As well as leading his own groups, Osborne was also a partner in an outstanding duo. Stan Tracey
was one of Britain's most accomplished and most adventurous jazz musicians, whose work was infused with the spirits of Thelonious Monk
and Duke Ellington
. He was an outstanding composer and was for some years the house-pianist at Ronnie Scott's legendary Soho jazz club, backing some of the finest visiting soloists from the USA and elsewhere. A generation older than Osborne, by the mid-1970s he was so dispirited at the neglect of jazz generally and his music in particular that he decided to retire from performing in public altogether. Osborne sat in with his trio at a benefit for Bobby Wellins
and Tracey's pleasure in music was re-kindled by the altoist's playing. After a couple of impromptu sessions the two began to work together regularly under the name Tandem. That was the kind of inspiring player Osborne was: his own intensity and passion reached out and affected everyone who heard him.

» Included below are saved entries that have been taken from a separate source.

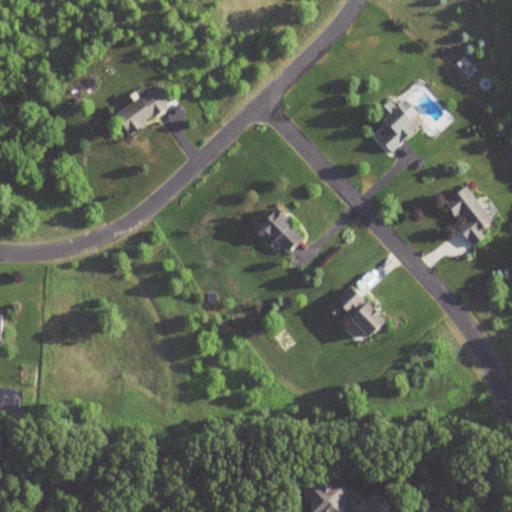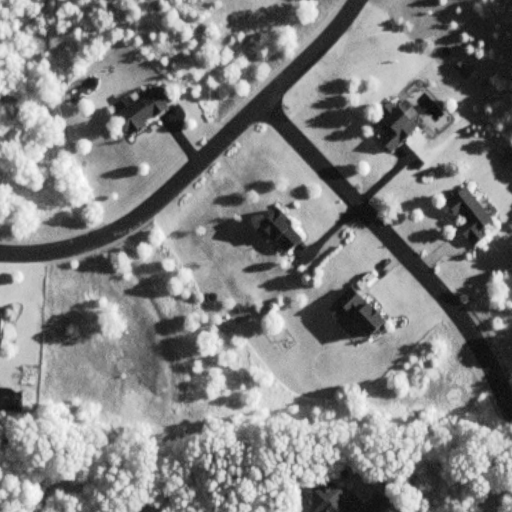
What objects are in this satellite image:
building: (143, 111)
building: (395, 124)
road: (198, 162)
building: (468, 215)
building: (279, 231)
road: (400, 249)
building: (354, 314)
building: (0, 317)
building: (335, 499)
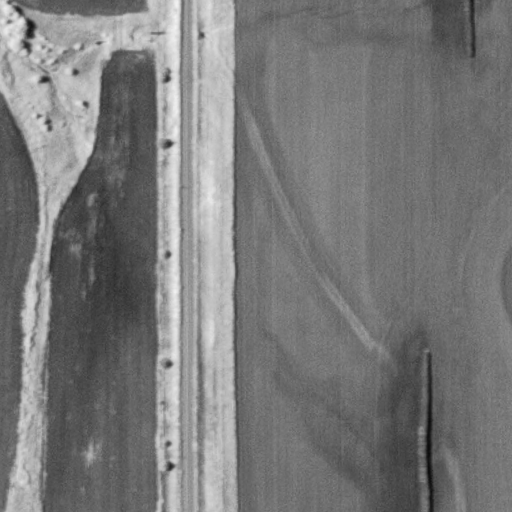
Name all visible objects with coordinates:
road: (190, 256)
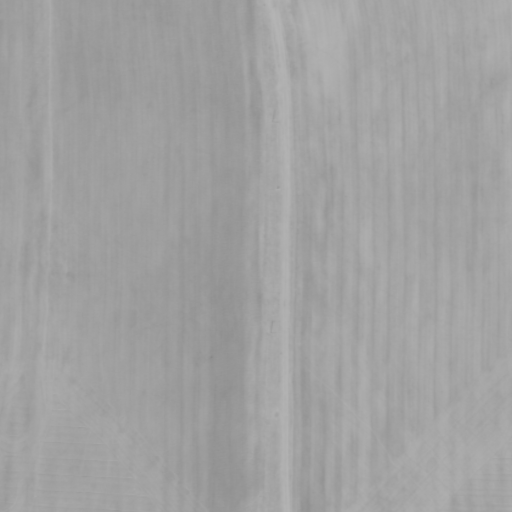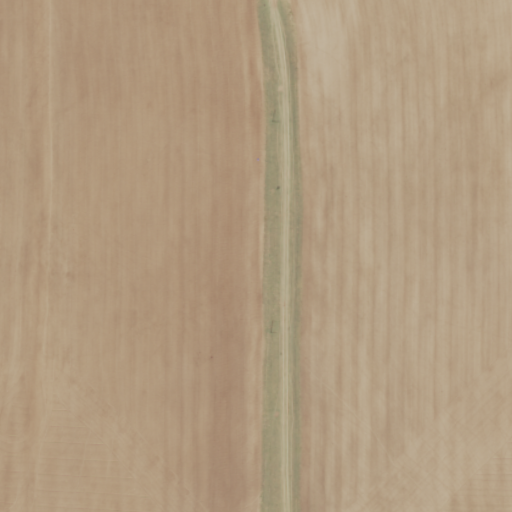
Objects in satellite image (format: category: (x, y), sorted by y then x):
road: (292, 256)
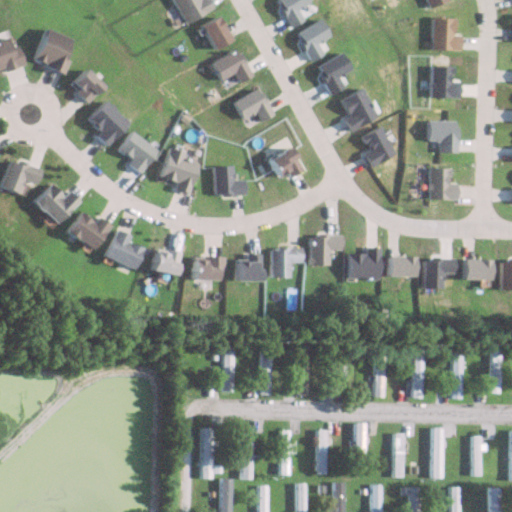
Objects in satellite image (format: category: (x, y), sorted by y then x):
building: (289, 10)
building: (210, 33)
building: (46, 50)
building: (5, 53)
building: (226, 66)
road: (43, 105)
building: (249, 108)
building: (356, 109)
road: (483, 113)
building: (280, 162)
building: (283, 162)
road: (335, 170)
building: (12, 175)
building: (48, 203)
road: (177, 220)
building: (80, 230)
building: (115, 251)
building: (221, 367)
building: (260, 367)
building: (299, 368)
building: (377, 370)
building: (494, 370)
building: (415, 371)
building: (338, 372)
building: (454, 372)
road: (301, 409)
wastewater plant: (83, 437)
building: (356, 450)
building: (317, 451)
building: (200, 452)
building: (279, 452)
building: (435, 452)
building: (240, 453)
building: (396, 454)
building: (474, 454)
building: (509, 455)
building: (453, 466)
building: (415, 470)
building: (218, 494)
building: (334, 497)
building: (373, 497)
building: (256, 498)
building: (451, 499)
building: (490, 499)
building: (295, 501)
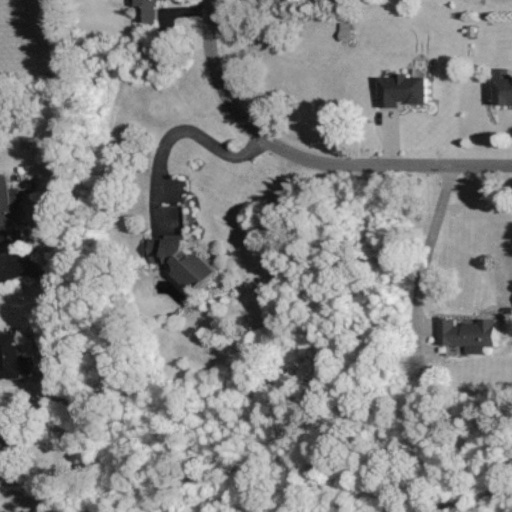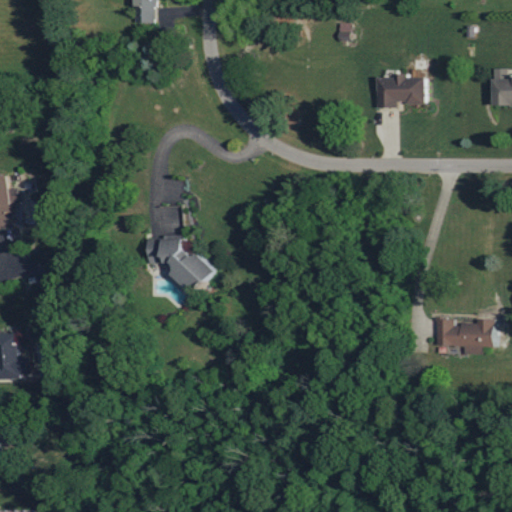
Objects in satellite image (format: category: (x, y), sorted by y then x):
building: (147, 11)
building: (345, 31)
road: (206, 35)
building: (504, 87)
building: (403, 91)
road: (171, 153)
road: (337, 168)
building: (8, 201)
road: (420, 258)
road: (4, 260)
building: (183, 260)
building: (468, 335)
building: (14, 357)
building: (0, 445)
road: (499, 509)
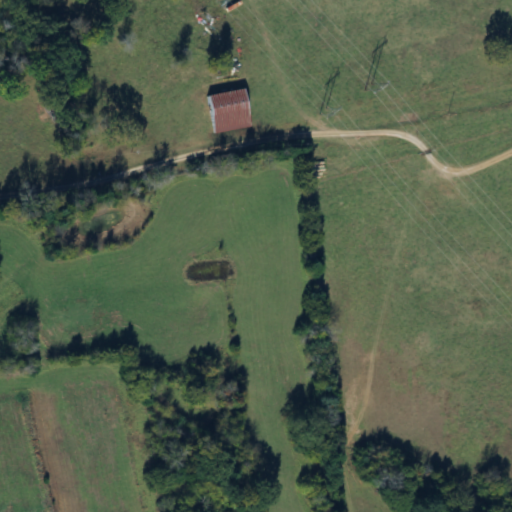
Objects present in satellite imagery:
power tower: (353, 88)
power tower: (306, 108)
road: (198, 152)
road: (450, 167)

In June 1974 a concert at the Wigmore Hall (a London venue with exceptional acoustics for classical chamber music, which it is most commonly associated with) produced an LP, Stan Tracey Alone
, comprising a 42-minute solo piano improvisation. The other half of the concert, a duet between Osborne and Tracey, had to wait until 2015 to be issued, when it formed part of a 2-disc set on Cadillac. However, two LPs by the pair did come out in the 70s: Original
, recorded in April 1972, and Live at the Bracknell Festival
from July and November 1976. (The November track, "Back to Berks" was not actually part of the festival but was taped at the Bracknell venue ... hence the title.)
Tracey said that he been "cautious" about playing this freer form of music, but soon realised that he could retain his own character. And he did. The concert represented on Original
had opened with a 26-minute solo bass set by Miller. Osborne and Tracey's succeeding set lasted around 50 minutes and Osborne said at the time that none of it had been written or otherwise pre-prepared. Kicking off from a fanfare-like figure by Osborne, the improvisation covers a lot of ground even in the opening couple of minutes, fragmented jostling giving way to extended saxophone lines and cavernous chords, driving ostinati and hard-edged melodic motifs from the piano. With the kind of music presented in these three sessions, continuously developing, kaleidoscopic improvisations, it's difficult to describe without attempting a blow-by-blow account. Suffice to say that they chronicle two master musicians utterly absorbed in their element, transmuting moods, motifs, timbres, tunes, harmonies and rhythms, interweaving their ideas in a seamless and cohesive impromptu conversation where, even if imagination seems like it might flag, new inspiration erupts to the surface.
Although he worked successfully in a number of contexts and configurations, Osborne always seemed to find the sax-bass-drums trio especially congenial. Apart from his own trio he was notably a member of the one led by drummer, educator and facilitator John Stevens
and completed by the might Paul Rogers on bass. At the Plough '79
was recorded in March of that year at a well-known South London pub but it waited several years to be issued on an FMR CD. An expanded version is now available on the Swedish Ayler Records label, with a 23-minute track title "MO Recapitulations." It's another session where we get a relatively rare glimpse of Osborne's approach to "standards": in this instance, Ray Noble's "Cherokee" and George Gershwin's "Summertime," the latter getting a rather menacing, down-home reading, and ends with some mind-boggling high harmonics from the alto. Although the venue regularly hosted jazz and improv sessions, curated by Stevens, very few people were there to listen to the music, and the bands had to make themselves heard against the endless talk of the drinkers ... actually, a fairly normal challenge at most British music clubs and pubs. Despite this and the medium-fi sound, this is an album worth seeking out. Osborne again shows his blues chops (on "Plough Story") and his Ornette-like facility for using simple sing-song tunes as a springboard for driving, complex improvisations ("Last Restart"). Indeed, he seems to have been going through a phase when Coleman's influence was particularly evident ... his "Carousel" seems to be channelling Ornette's early 60s trio with David Izenzon and Charles Moffett much of the time, though Osborne's own stylistic voice comes through strongly, too, winding up with "Nearly Home Kathy."